Haiku: The Last Poems of an American Icon by Richard Wright
I grant to sparrows
The telegraph wires that brought
Me such good tidings!
Written over the last eighteen months of his life while in French exile, Richard Wright "was never without his haiku binder under his arm." Crafting thousands of concise little poems to reaffirm his literary genius in yet another genre, Wright has established himself as an equally gifted poet in as little words as possible.
A black woman sings:
Filling the sunlight with steam,
Haiku 452 by Richard Wright (from HAIKU: The Last Poems of an American Icon)

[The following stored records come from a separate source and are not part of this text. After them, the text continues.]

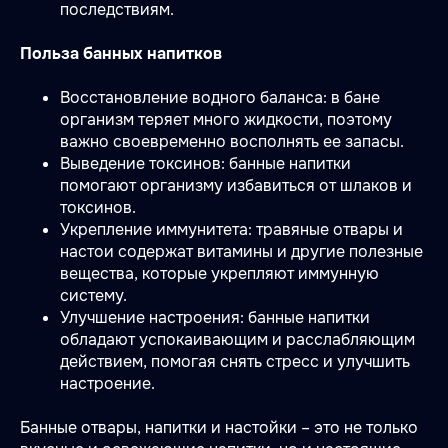
последствиям.
Польза банных напитков
Восстановление водного баланса: в бане
организм теряет много жидкости, поэтому
важно своевременно восполнять ее запасы.
Выведение токсинов: банные напитки
помогают организму избавиться от шлаков и
токсинов.
Укрепление иммунитета: травяные отвары и
настои содержат витамины и другие полезные
вещества, которые укрепляют иммунную
систему.
Улучшение настроения: банные напитки
обладают успокаивающим и расслабляющим
действием, помогая снять стресс и улучшить
настроение.
Банные отвары, напитки и настойки – это не только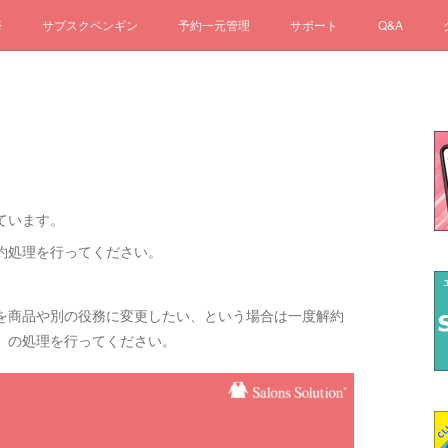
済
サブスクペンギン
予約一元管理
サポート
Q&A
】
ています。
約処理を行ってください。
を商品や別の役務に変更したい、という場合は一度解約
）の処理を行ってください。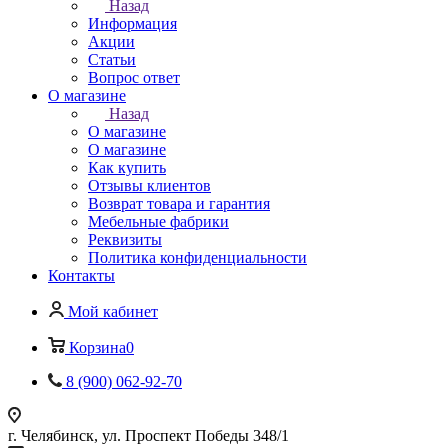
Назад
Информация
Акции
Статьи
Вопрос ответ
О магазине
Назад
О магазине
О магазине
Как купить
Отзывы клиентов
Возврат товара и гарантия
Мебельные фабрики
Реквизиты
Политика конфиденциальности
Контакты
Мой кабинет
Корзина
0
8 (900) 062-92-70
г. Челябинск, ул. Проспект Победы 348/1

A Haiku is one of my favorite forms of poetry. It has the key elements: structure and often vivid imagery, packed into three lines of concise expression. It may seem easy enough, but actually takes quite a bit of skill. So it is only fitting that I review the literary genius of Richard Wright in this format.
First, I had no idea that Wright wrote poetry. One could argue that his novels are poetic, full of scenery that transfers the reader to the context of his characters, but in the traditional sense, I was surprised to find that he crafted hundreds of tiny poems to add to his legacy. Keeping in mind that these Haiku were created over a short period of time at the end of his life, sometimes during trials of terrible illness, provided another reason to love what Wright left behind.
Imagine being so ill that you're bedridden most of the time and you're just forced to observe and imagine the world that is buzzing on seemingly without you. What would you envision? How would you capture the adventures your mind takes when it goes on a journey? That is what gave me more appreciation for this work. Some pieces depicted picturesque scenes while others seemed like comical witness.
As a person who values poetry as much if not more as I appreciate other genres, this is a little gem and great we a study aid if mastering the art of Haiku writing is something you'd like to achieve.